• [ASSIGNMENT] Exact copy, no pictures: output all the records that follow.

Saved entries
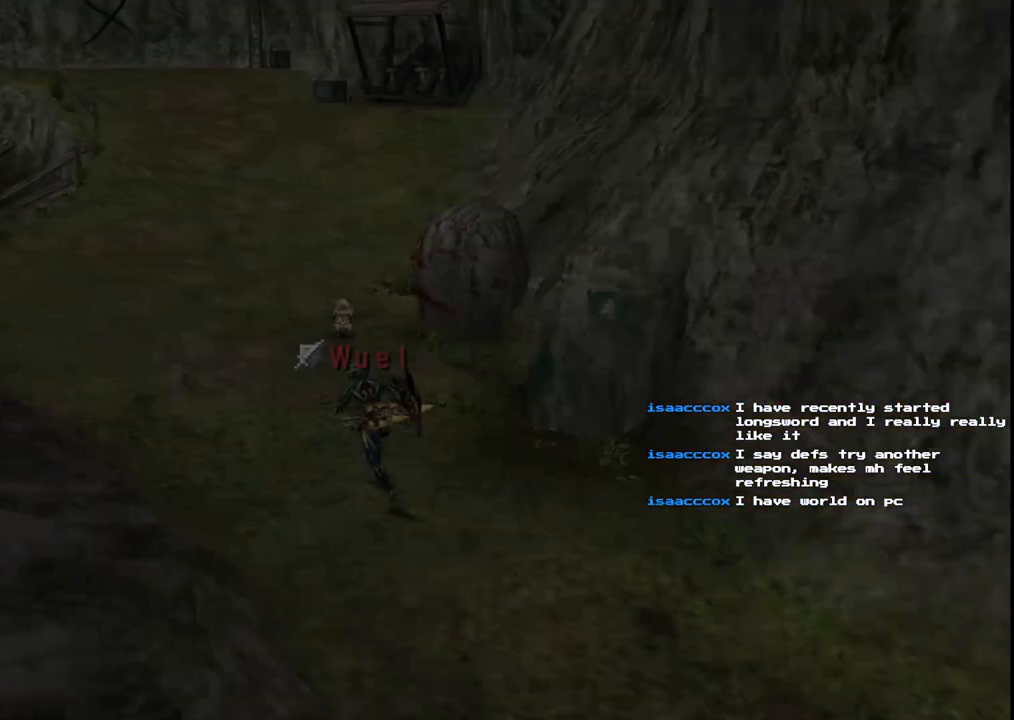
{"buttons": ["R1"], "left_stick": "up-left", "right_stick": "center", "events": []}
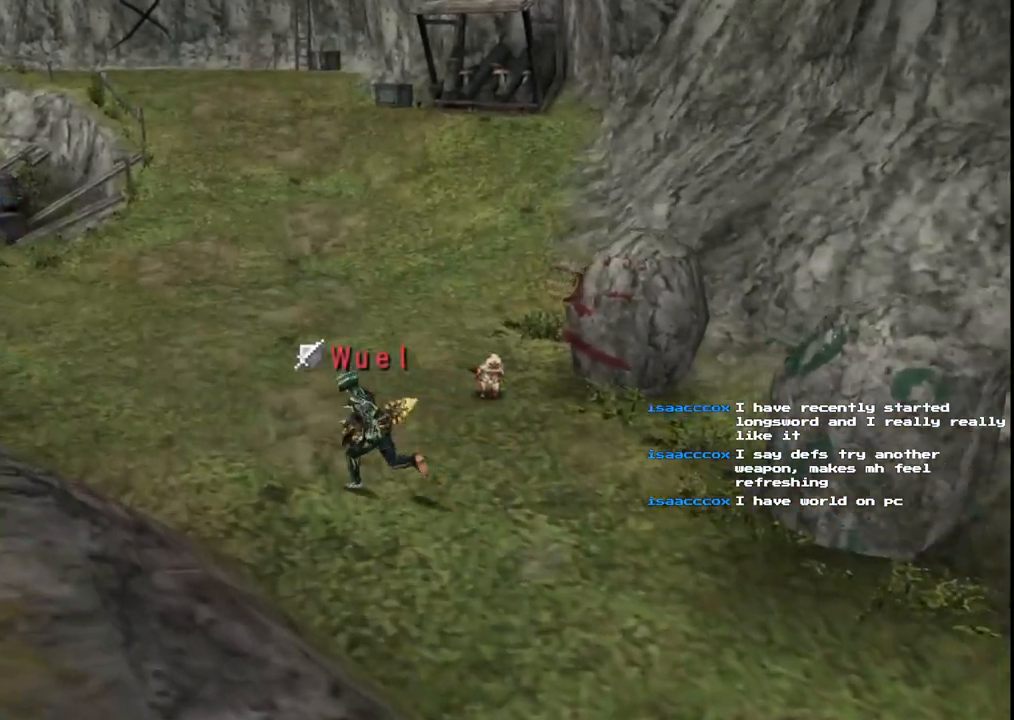
{"buttons": ["R1"], "left_stick": "up-left", "right_stick": "center", "events": []}
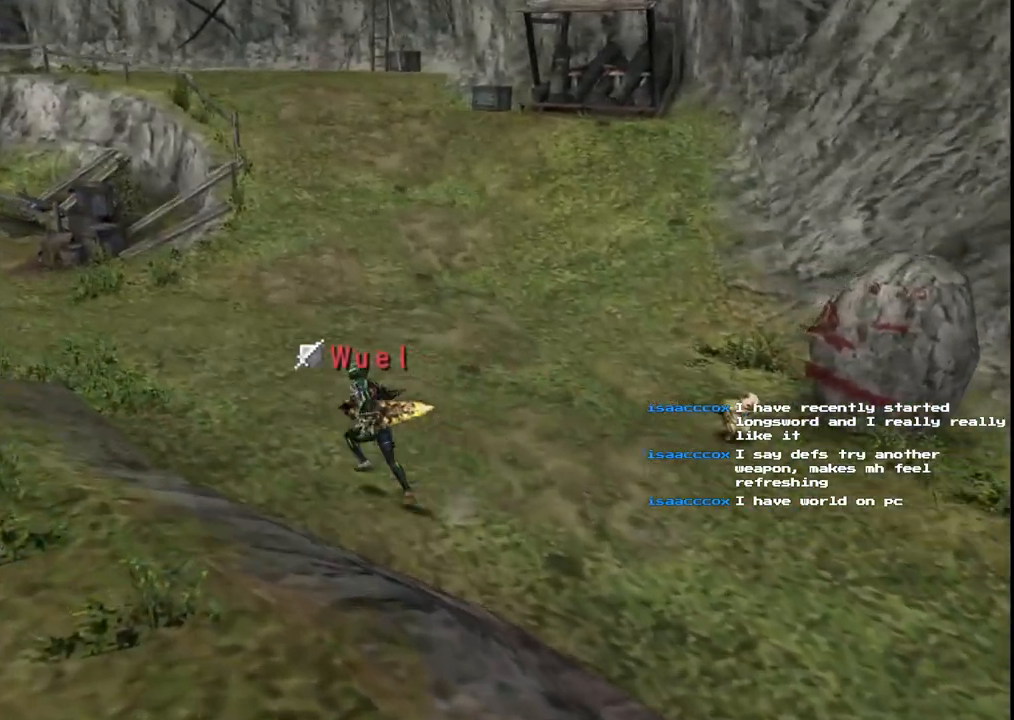
{"buttons": [], "left_stick": "left", "right_stick": "center", "events": [[417, "left_stick", "left"], [467, "R1", "up"]]}
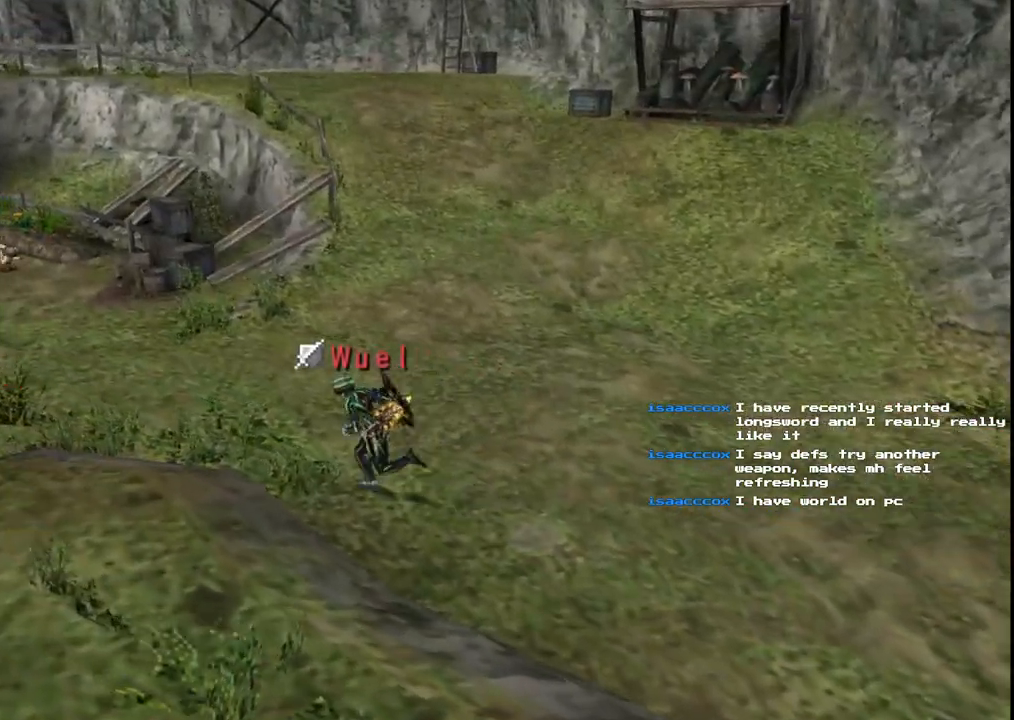
{"buttons": ["R1"], "left_stick": "left", "right_stick": "center", "events": [[250, "R1", "down"]]}
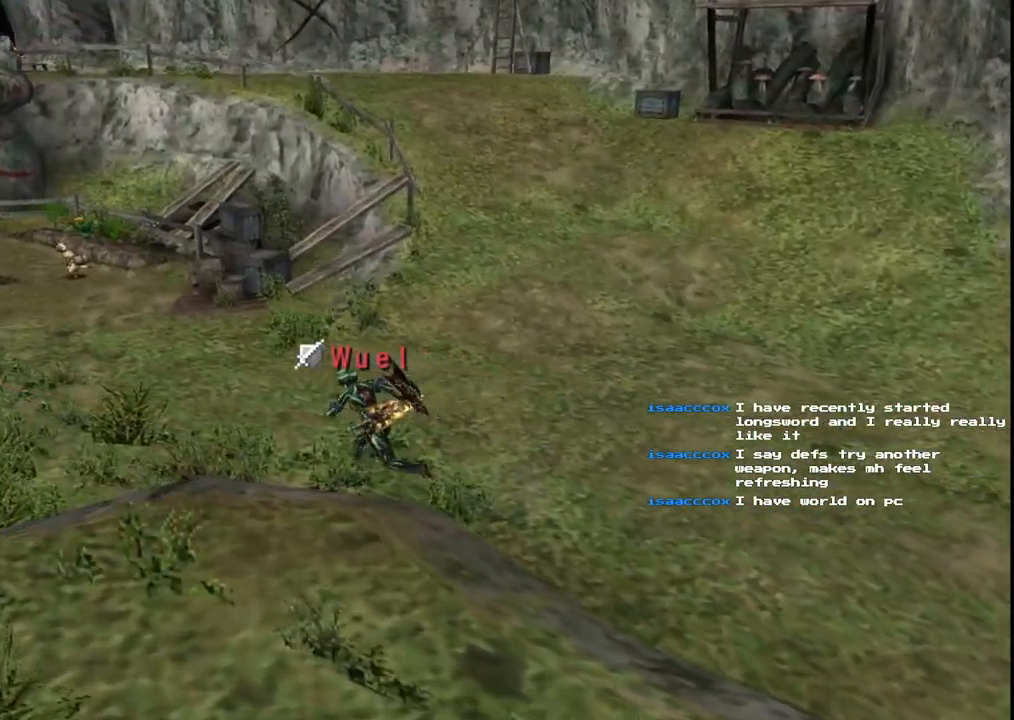
{"buttons": ["R1"], "left_stick": "left", "right_stick": "center", "events": []}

• [WRITTEN RESPONSE]
{"buttons": ["R1"], "left_stick": "up-left", "right_stick": "center", "events": []}
{"buttons": ["R1"], "left_stick": "up-left", "right_stick": "center", "events": []}
{"buttons": [], "left_stick": "left", "right_stick": "center", "events": [[417, "left_stick", "left"], [467, "R1", "up"]]}
{"buttons": ["R1"], "left_stick": "left", "right_stick": "center", "events": [[250, "R1", "down"]]}
{"buttons": ["R1"], "left_stick": "left", "right_stick": "center", "events": []}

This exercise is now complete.